::: RECORDS FOR THE TASK :::

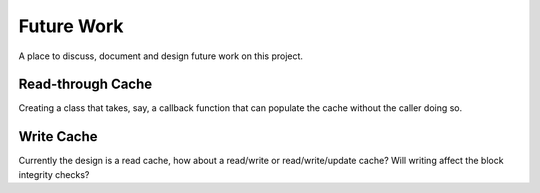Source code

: .. _future_work:

Future Work
#################################################

A place to discuss, document and design future work on this project.

Read-through Cache
==================

Creating a class that takes, say, a callback function that can populate the cache without the caller doing so.

Write Cache
==================

Currently the design is a read cache, how about a read/write or read/write/update cache?
Will writing affect the block integrity checks?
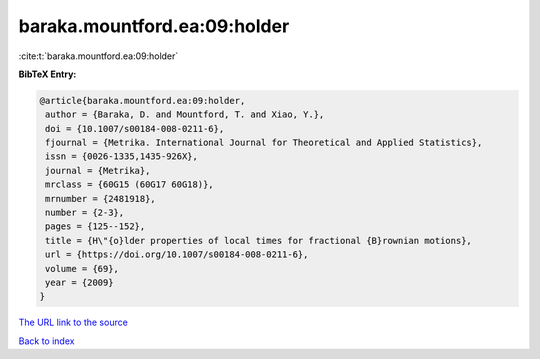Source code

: baraka.mountford.ea:09:holder
=============================

:cite:t:`baraka.mountford.ea:09:holder`

**BibTeX Entry:**

.. code-block:: bibtex

   @article{baraka.mountford.ea:09:holder,
    author = {Baraka, D. and Mountford, T. and Xiao, Y.},
    doi = {10.1007/s00184-008-0211-6},
    fjournal = {Metrika. International Journal for Theoretical and Applied Statistics},
    issn = {0026-1335,1435-926X},
    journal = {Metrika},
    mrclass = {60G15 (60G17 60G18)},
    mrnumber = {2481918},
    number = {2-3},
    pages = {125--152},
    title = {H\"{o}lder properties of local times for fractional {B}rownian motions},
    url = {https://doi.org/10.1007/s00184-008-0211-6},
    volume = {69},
    year = {2009}
   }
`The URL link to the source <ttps://doi.org/10.1007/s00184-008-0211-6}>`_


`Back to index <../By-Cite-Keys.html>`_
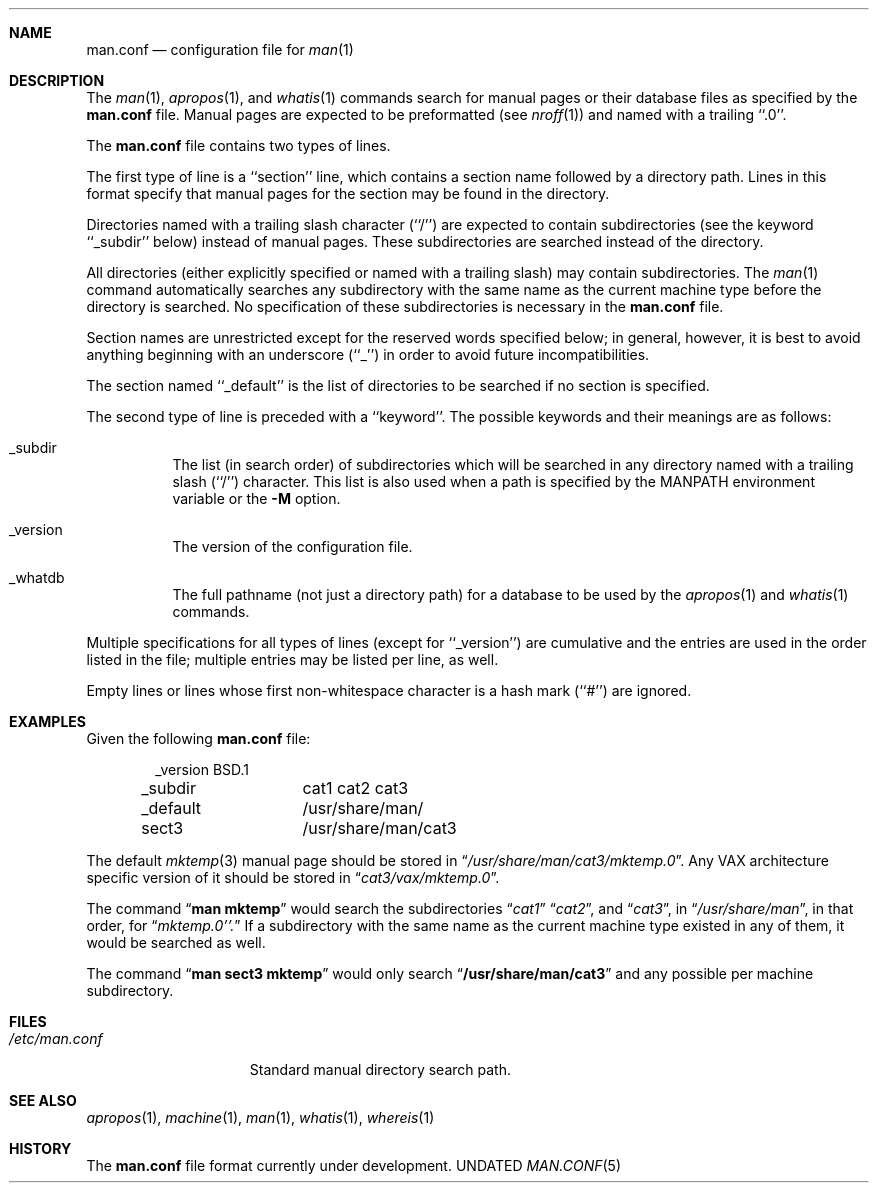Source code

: .\" Copyright (c) 1989, 1991 The Regents of the University of California.
.\" All rights reserved.
.\"
.\" Redistribution and use in source and binary forms, with or without
.\" modification, are permitted provided that the following conditions
.\" are met:
.\" 1. Redistributions of source code must retain the above copyright
.\"    notice, this list of conditions and the following disclaimer.
.\" 2. Redistributions in binary form must reproduce the above copyright
.\"    notice, this list of conditions and the following disclaimer in the
.\"    documentation and/or other materials provided with the distribution.
.\" 3. All advertising materials mentioning features or use of this software
.\"    must display the following acknowledgement:
.\"	This product includes software developed by the University of
.\"	California, Berkeley and its contributors.
.\" 4. Neither the name of the University nor the names of its contributors
.\"    may be used to endorse or promote products derived from this software
.\"    without specific prior written permission.
.\"
.\" THIS SOFTWARE IS PROVIDED BY THE REGENTS AND CONTRIBUTORS ``AS IS'' AND
.\" ANY EXPRESS OR IMPLIED WARRANTIES, INCLUDING, BUT NOT LIMITED TO, THE
.\" IMPLIED WARRANTIES OF MERCHANTABILITY AND FITNESS FOR A PARTICULAR PURPOSE
.\" ARE DISCLAIMED.  IN NO EVENT SHALL THE REGENTS OR CONTRIBUTORS BE LIABLE
.\" FOR ANY DIRECT, INDIRECT, INCIDENTAL, SPECIAL, EXEMPLARY, OR CONSEQUENTIAL
.\" DAMAGES (INCLUDING, BUT NOT LIMITED TO, PROCUREMENT OF SUBSTITUTE GOODS
.\" OR SERVICES; LOSS OF USE, DATA, OR PROFITS; OR BUSINESS INTERRUPTION)
.\" HOWEVER CAUSED AND ON ANY THEORY OF LIABILITY, WHETHER IN CONTRACT, STRICT
.\" LIABILITY, OR TORT (INCLUDING NEGLIGENCE OR OTHERWISE) ARISING IN ANY WAY
.\" OUT OF THE USE OF THIS SOFTWARE, EVEN IF ADVISED OF THE POSSIBILITY OF
.\" SUCH DAMAGE.
.\"
.\"     @(#)man.conf.5	5.6 (Berkeley) 05/10/91
.\"
.Dd 
.Dt MAN.CONF 5
.Sh NAME
.Nm man.conf
.Nd configuration file for
.Xr man 1
.Sh DESCRIPTION
The
.Xr man 1 ,
.Xr apropos 1 ,
and
.Xr whatis 1
commands
search for manual pages or their database files as specified by the
.Nm man.conf
file.
Manual pages are expected to be preformatted (see
.Xr nroff 1 )
and named with a trailing ``.0''.
.Pp
The
.Nm man.conf
file contains two types of lines.
.Pp
The first type of line is a ``section'' line, which contains a
section name followed by a directory path.
Lines in this format specify that manual pages for the section
may be found in the directory.
.Pp
Directories named with a trailing slash character (``/'') are expected
to contain subdirectories (see the keyword ``_subdir'' below) instead
of manual pages.
These subdirectories are searched instead of the directory.
.Pp
All directories (either explicitly specified or named with a trailing
slash) may contain subdirectories.
The
.Xr man 1
command
automatically searches any subdirectory with the same name as the
current machine type before the directory is searched.
No specification of these subdirectories is necessary in the
.Nm man.conf
file.
.Pp
Section names are unrestricted except for the reserved words specified
below; in general, however, it is best to avoid anything beginning with
an underscore (``_'') in order to avoid future incompatibilities.
.Pp
The section named ``_default'' is the list of directories to be
searched if no section is specified.
.Pp
The second type of line is preceded with a ``keyword''.
The possible keywords and their meanings are as follows:
.Pp
.Bl -tag -width indent
.It _subdir
The list (in search order) of subdirectories which will be searched in
any directory named with a trailing slash (``/'') character.  This
list is also used when a path is specified by the
.Ev MANPATH
environment 
variable or the
.Fl M
option.
.It _version
The version of the configuration file.
.It _whatdb
The full pathname (not just a directory path) for a database to be used
by the
.Xr apropos 1
and
.Xr whatis 1
commands.
.El
.Pp
Multiple specifications for all types of lines (except for ``_version'')
are cumulative and the entries are used in the order listed in the file;
multiple entries may be listed per line, as well.
.Pp
Empty lines or lines whose first non-whitespace character is a hash
mark (``#'') are ignored.
.Sh EXAMPLES
Given the following
.Nm man.conf
file:
.Bd -literal -offset indent
_version	BSD.1
_subdir		cat1 cat2 cat3
_default	/usr/share/man/
sect3		/usr/share/man/cat3
.Ed
.Pp
The default
.Xr mktemp 3
manual page should be stored in
.Dq Pa /usr/share/man/cat3/mktemp.0 .
Any
.Tn VAX
architecture specific version of it should be stored in
.Dq Pa cat3/vax/mktemp.0 .
.Pp
The command
.Dq Li man mktemp
would search the subdirectories
.Dq Pa cat1
.Dq Pa cat2 ,
and
.Dq Pa cat3 ,
in
.Dq Pa /usr/share/man ,
in that order, for
.Dq Pa mktemp.0''.
If a subdirectory with the same name as the current machine type
existed in any of them, it would be searched as well.
.Pp
The command
.Dq Li man sect3 mktemp
would only search
.Dq Li /usr/share/man/cat3
and any possible per machine subdirectory.
.Sh FILES
.Bl -tag -width /etc/man.conf -compact
.It Pa /etc/man.conf
Standard manual directory search path.
.El
.Sh SEE ALSO
.Xr apropos 1 ,
.Xr machine 1 ,
.Xr man 1 ,
.Xr whatis 1 ,
.Xr whereis 1
.Sh HISTORY
The
.Nm
file format
.Ud .
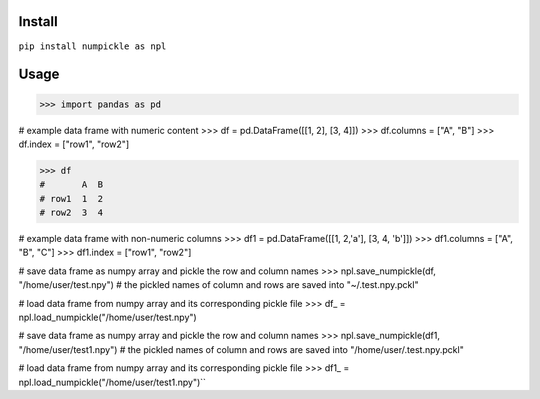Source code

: 
Install
=======

``pip install numpickle as npl``


Usage
=====


>>> import pandas as pd

# example data frame with numeric content
>>> df = pd.DataFrame([[1, 2], [3, 4]])
>>> df.columns = ["A", "B"]
>>> df.index = ["row1", "row2"]

>>> df
#       A  B
# row1  1  2
# row2  3  4

# example data frame with non-numeric columns
>>> df1 = pd.DataFrame([[1, 2,'a'], [3, 4, 'b']])
>>> df1.columns = ["A", "B", "C"]
>>> df1.index = ["row1", "row2"]

# save data frame as numpy array and pickle the row and column names
>>> npl.save_numpickle(df, "/home/user/test.npy")
# the pickled names of column and rows are saved into "~/.test.npy.pckl"

# load data frame from numpy array and its corresponding pickle file
>>> df_ = npl.load_numpickle("/home/user/test.npy")



# save data frame as numpy array and pickle the row and column names
>>> npl.save_numpickle(df1, "/home/user/test1.npy")
# the pickled names of column and rows are saved into "/home/user/.test.npy.pckl"

# load data frame from numpy array and its corresponding pickle file
>>> df1_ = npl.load_numpickle("/home/user/test1.npy")``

:::

> _WHAT THE TASK REQUIRES_:
All of the records above should be reproduced exactly, with the pictures left out.

> _SOLUTION BELOW_:
Source code

: .. _future_work:

Future Work
#################################################

A place to discuss, document and design future work on this project.

Read-through Cache
==================

Creating a class that takes, say, a callback function that can populate the cache without the caller doing so.

Write Cache
==================

Currently the design is a read cache, how about a read/write or read/write/update cache?
Will writing affect the block integrity checks?
Source code

: baraka.mountford.ea:09:holder
=============================

:cite:t:`baraka.mountford.ea:09:holder`

**BibTeX Entry:**

.. code-block:: bibtex

   @article{baraka.mountford.ea:09:holder,
    author = {Baraka, D. and Mountford, T. and Xiao, Y.},
    doi = {10.1007/s00184-008-0211-6},
    fjournal = {Metrika. International Journal for Theoretical and Applied Statistics},
    issn = {0026-1335,1435-926X},
    journal = {Metrika},
    mrclass = {60G15 (60G17 60G18)},
    mrnumber = {2481918},
    number = {2-3},
    pages = {125--152},
    title = {H\"{o}lder properties of local times for fractional {B}rownian motions},
    url = {https://doi.org/10.1007/s00184-008-0211-6},
    volume = {69},
    year = {2009}
   }
`The URL link to the source <ttps://doi.org/10.1007/s00184-008-0211-6}>`_


`Back to index <../By-Cite-Keys.html>`_
Source code

: .\" Copyright (c) 1989, 1991 The Regents of the University of California.
.\" All rights reserved.
.\"
.\" Redistribution and use in source and binary forms, with or without
.\" modification, are permitted provided that the following conditions
.\" are met:
.\" 1. Redistributions of source code must retain the above copyright
.\"    notice, this list of conditions and the following disclaimer.
.\" 2. Redistributions in binary form must reproduce the above copyright
.\"    notice, this list of conditions and the following disclaimer in the
.\"    documentation and/or other materials provided with the distribution.
.\" 3. All advertising materials mentioning features or use of this software
.\"    must display the following acknowledgement:
.\"	This product includes software developed by the University of
.\"	California, Berkeley and its contributors.
.\" 4. Neither the name of the University nor the names of its contributors
.\"    may be used to endorse or promote products derived from this software
.\"    without specific prior written permission.
.\"
.\" THIS SOFTWARE IS PROVIDED BY THE REGENTS AND CONTRIBUTORS ``AS IS'' AND
.\" ANY EXPRESS OR IMPLIED WARRANTIES, INCLUDING, BUT NOT LIMITED TO, THE
.\" IMPLIED WARRANTIES OF MERCHANTABILITY AND FITNESS FOR A PARTICULAR PURPOSE
.\" ARE DISCLAIMED.  IN NO EVENT SHALL THE REGENTS OR CONTRIBUTORS BE LIABLE
.\" FOR ANY DIRECT, INDIRECT, INCIDENTAL, SPECIAL, EXEMPLARY, OR CONSEQUENTIAL
.\" DAMAGES (INCLUDING, BUT NOT LIMITED TO, PROCUREMENT OF SUBSTITUTE GOODS
.\" OR SERVICES; LOSS OF USE, DATA, OR PROFITS; OR BUSINESS INTERRUPTION)
.\" HOWEVER CAUSED AND ON ANY THEORY OF LIABILITY, WHETHER IN CONTRACT, STRICT
.\" LIABILITY, OR TORT (INCLUDING NEGLIGENCE OR OTHERWISE) ARISING IN ANY WAY
.\" OUT OF THE USE OF THIS SOFTWARE, EVEN IF ADVISED OF THE POSSIBILITY OF
.\" SUCH DAMAGE.
.\"
.\"     @(#)man.conf.5	5.6 (Berkeley) 05/10/91
.\"
.Dd 
.Dt MAN.CONF 5
.Sh NAME
.Nm man.conf
.Nd configuration file for
.Xr man 1
.Sh DESCRIPTION
The
.Xr man 1 ,
.Xr apropos 1 ,
and
.Xr whatis 1
commands
search for manual pages or their database files as specified by the
.Nm man.conf
file.
Manual pages are expected to be preformatted (see
.Xr nroff 1 )
and named with a trailing ``.0''.
.Pp
The
.Nm man.conf
file contains two types of lines.
.Pp
The first type of line is a ``section'' line, which contains a
section name followed by a directory path.
Lines in this format specify that manual pages for the section
may be found in the directory.
.Pp
Directories named with a trailing slash character (``/'') are expected
to contain subdirectories (see the keyword ``_subdir'' below) instead
of manual pages.
These subdirectories are searched instead of the directory.
.Pp
All directories (either explicitly specified or named with a trailing
slash) may contain subdirectories.
The
.Xr man 1
command
automatically searches any subdirectory with the same name as the
current machine type before the directory is searched.
No specification of these subdirectories is necessary in the
.Nm man.conf
file.
.Pp
Section names are unrestricted except for the reserved words specified
below; in general, however, it is best to avoid anything beginning with
an underscore (``_'') in order to avoid future incompatibilities.
.Pp
The section named ``_default'' is the list of directories to be
searched if no section is specified.
.Pp
The second type of line is preceded with a ``keyword''.
The possible keywords and their meanings are as follows:
.Pp
.Bl -tag -width indent
.It _subdir
The list (in search order) of subdirectories which will be searched in
any directory named with a trailing slash (``/'') character.  This
list is also used when a path is specified by the
.Ev MANPATH
environment 
variable or the
.Fl M
option.
.It _version
The version of the configuration file.
.It _whatdb
The full pathname (not just a directory path) for a database to be used
by the
.Xr apropos 1
and
.Xr whatis 1
commands.
.El
.Pp
Multiple specifications for all types of lines (except for ``_version'')
are cumulative and the entries are used in the order listed in the file;
multiple entries may be listed per line, as well.
.Pp
Empty lines or lines whose first non-whitespace character is a hash
mark (``#'') are ignored.
.Sh EXAMPLES
Given the following
.Nm man.conf
file:
.Bd -literal -offset indent
_version	BSD.1
_subdir		cat1 cat2 cat3
_default	/usr/share/man/
sect3		/usr/share/man/cat3
.Ed
.Pp
The default
.Xr mktemp 3
manual page should be stored in
.Dq Pa /usr/share/man/cat3/mktemp.0 .
Any
.Tn VAX
architecture specific version of it should be stored in
.Dq Pa cat3/vax/mktemp.0 .
.Pp
The command
.Dq Li man mktemp
would search the subdirectories
.Dq Pa cat1
.Dq Pa cat2 ,
and
.Dq Pa cat3 ,
in
.Dq Pa /usr/share/man ,
in that order, for
.Dq Pa mktemp.0''.
If a subdirectory with the same name as the current machine type
existed in any of them, it would be searched as well.
.Pp
The command
.Dq Li man sect3 mktemp
would only search
.Dq Li /usr/share/man/cat3
and any possible per machine subdirectory.
.Sh FILES
.Bl -tag -width /etc/man.conf -compact
.It Pa /etc/man.conf
Standard manual directory search path.
.El
.Sh SEE ALSO
.Xr apropos 1 ,
.Xr machine 1 ,
.Xr man 1 ,
.Xr whatis 1 ,
.Xr whereis 1
.Sh HISTORY
The
.Nm
file format
.Ud .
Source code

: 
Install
=======

``pip install numpickle as npl``


Usage
=====


>>> import pandas as pd

# example data frame with numeric content
>>> df = pd.DataFrame([[1, 2], [3, 4]])
>>> df.columns = ["A", "B"]
>>> df.index = ["row1", "row2"]

>>> df
#       A  B
# row1  1  2
# row2  3  4

# example data frame with non-numeric columns
>>> df1 = pd.DataFrame([[1, 2,'a'], [3, 4, 'b']])
>>> df1.columns = ["A", "B", "C"]
>>> df1.index = ["row1", "row2"]

# save data frame as numpy array and pickle the row and column names
>>> npl.save_numpickle(df, "/home/user/test.npy")
# the pickled names of column and rows are saved into "~/.test.npy.pckl"

# load data frame from numpy array and its corresponding pickle file
>>> df_ = npl.load_numpickle("/home/user/test.npy")



# save data frame as numpy array and pickle the row and column names
>>> npl.save_numpickle(df1, "/home/user/test1.npy")
# the pickled names of column and rows are saved into "/home/user/.test.npy.pckl"

# load data frame from numpy array and its corresponding pickle file
>>> df1_ = npl.load_numpickle("/home/user/test1.npy")``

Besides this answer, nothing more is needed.